The altarpiece of Santa Maria is considered the first major work of Catalan art made after the Succession War, and has three clearly differentiated levels. The center is dominated by the figure of the Immaculate Conception, carried by angels and located within a niche. At the sides, the Virgin Mary is flanked by figures of her parents, Saint Joachim and Saint Anne, under which there are medallions representing two passages from the life of the Virgin: the wedding and the Presentation of Mary. The image of the Virgin is crowned by a dove representing the Holy Spirit, on which there is a medallion with the Eternal Father. On the second floor of the altar there are images of Saint Roch and Saint Faust, linked to the traditional prayerbook of Igualada. Both figures are flanked by four musician angels, typical of the baroque imagery. Among them, the angel which plays the guitar is considered an almost unique specimen in the religious iconography of the period. At the upper floor, the altar is crowned by the figure of St. Bartholomew, patron of Igualada, the Sun and the gates of Jerusalem. Symbolically, all the altarpiece is sustained by four Atlas made of marble, representing the four seasons of the year. The side walls have two sculptural panels, crowned by the emblem of the city, representing the Epiphany and the adoration of the shepherds.

=== Organ ===
The organ is located at the upper floor of the church, under the rose window of the facade. It was built in the mid-18th century by Antoni Boscà. During the civil war it was moved to the Escolàpies convent, which was used as a concert hall during the conflict. It was restored in 1980 under the direction of master organ maker Gerhard Grenzing. It is considered one of the most notable organs in Catalonia, and this is why each year the basilica hosts an International Organ Festival.

=== Bell Tower ===
The bell tower was built in the 16th century during the Gothic period. With austere beauty, has decoration at the upper windows and some small arched windows. Its section is square and covered on all four sides. It has seven bells, and six of them, built in Germany, have been installed recently.

=== Other elements ===
Among the Atlas which are holding up the altar there are the two entries to the vestry, with the arms of the city above each one. The first side chapel, at the right side, has an allegorical painting of Segimon Ribó, which represents Christ's blood sweat in Igualada, which took place in 1590. The baptistery, of modernist aesthetics, is the work of Ignasi Colomer, and is located on the left of the entrance. The crypt beneath the chancel was built after the civil war, from a project of Cèsar Martinell. At the exterior of the main facade there are two plaques that commemorate the participation of Igualada citizens at the Battle of the Bruch.

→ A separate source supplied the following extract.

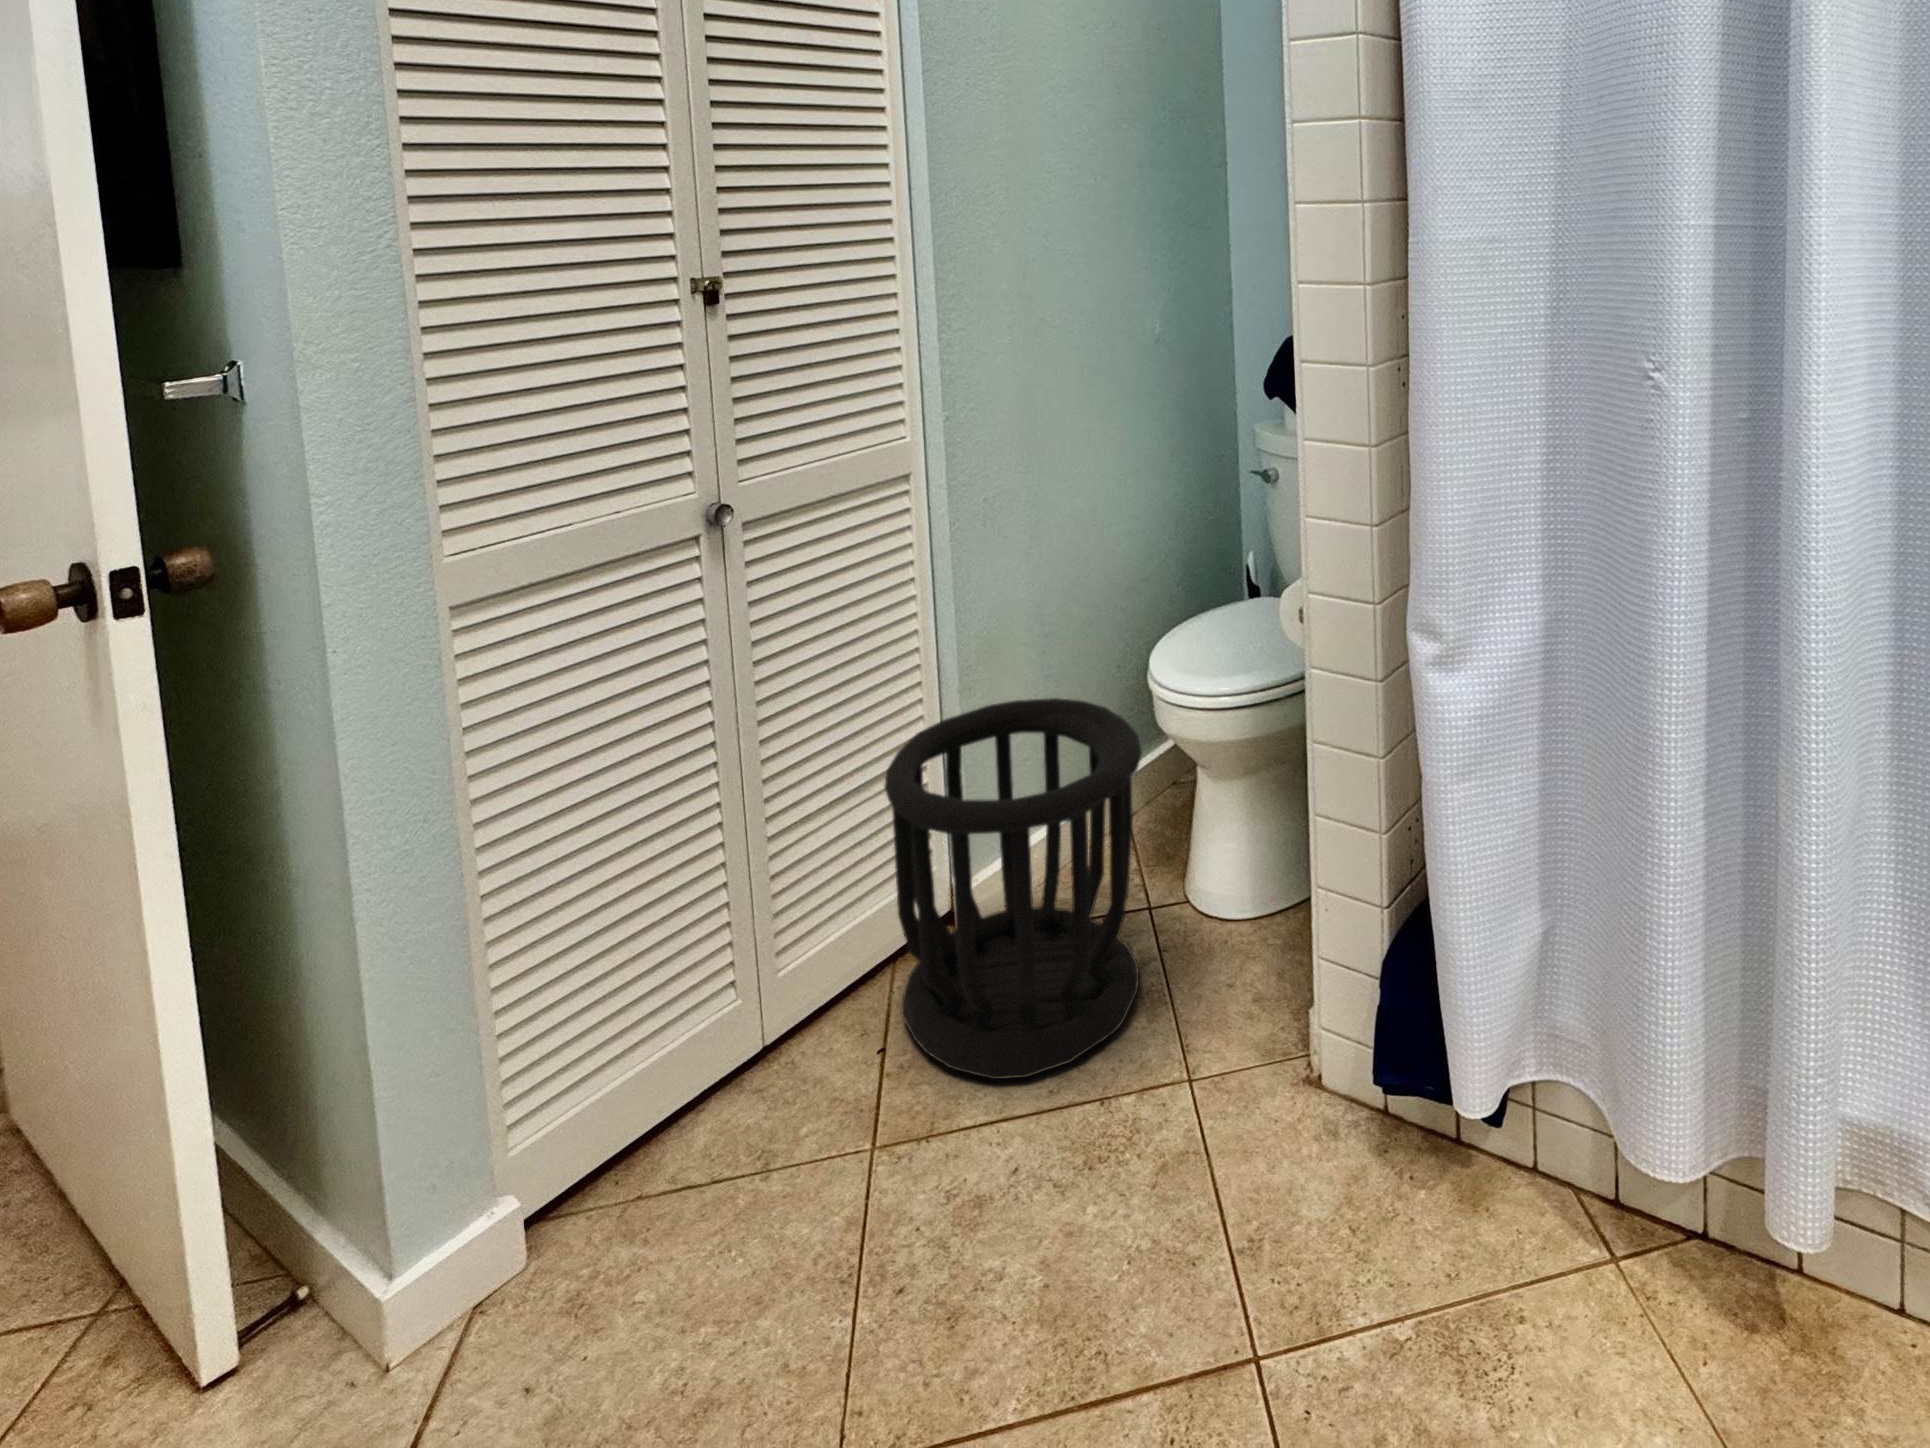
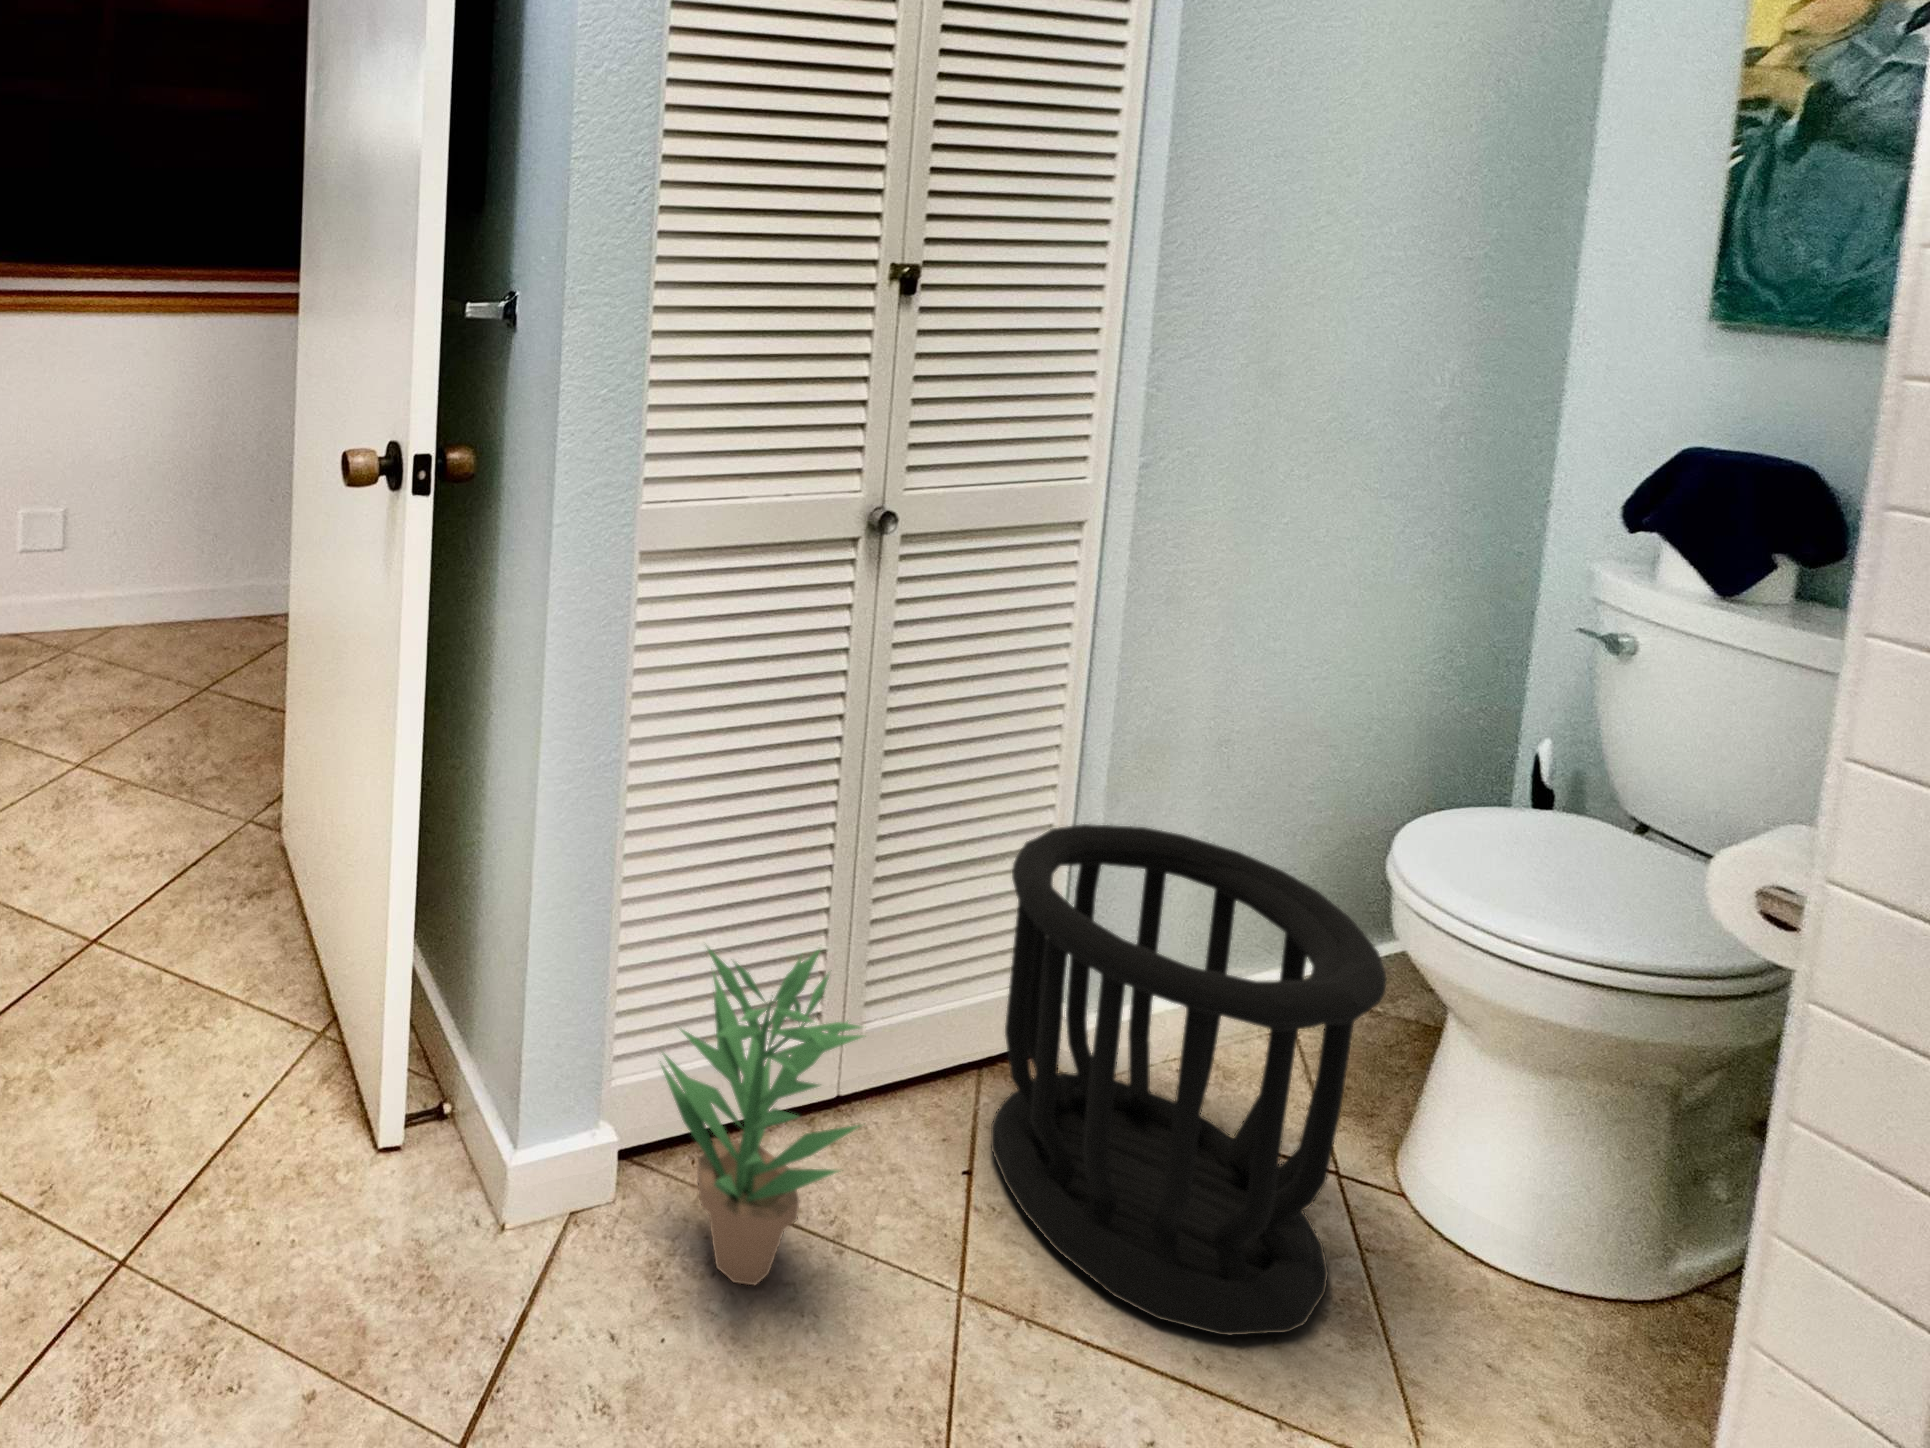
potted plant: none [549,915,764,1265] -> present [662,948,866,1285]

The mixture of elements that make up Santa Maria is the result of various building stages and is the consequence of historical vicissitudes. A visit to the church is like a journey through the history of Igualada and the history of art.

== "Fulgentia" exhibition ==
Fulgentia is a permanent exhibition of religious art which can be visited at the basilica of Santa Maria. It has two areas: the left gallery of the triforium, where there are about 70 pieces displayed, and the store, an area which can not be visited, near the sacristy. Some of the pieces are among the best works of the Catalan goldsmith art.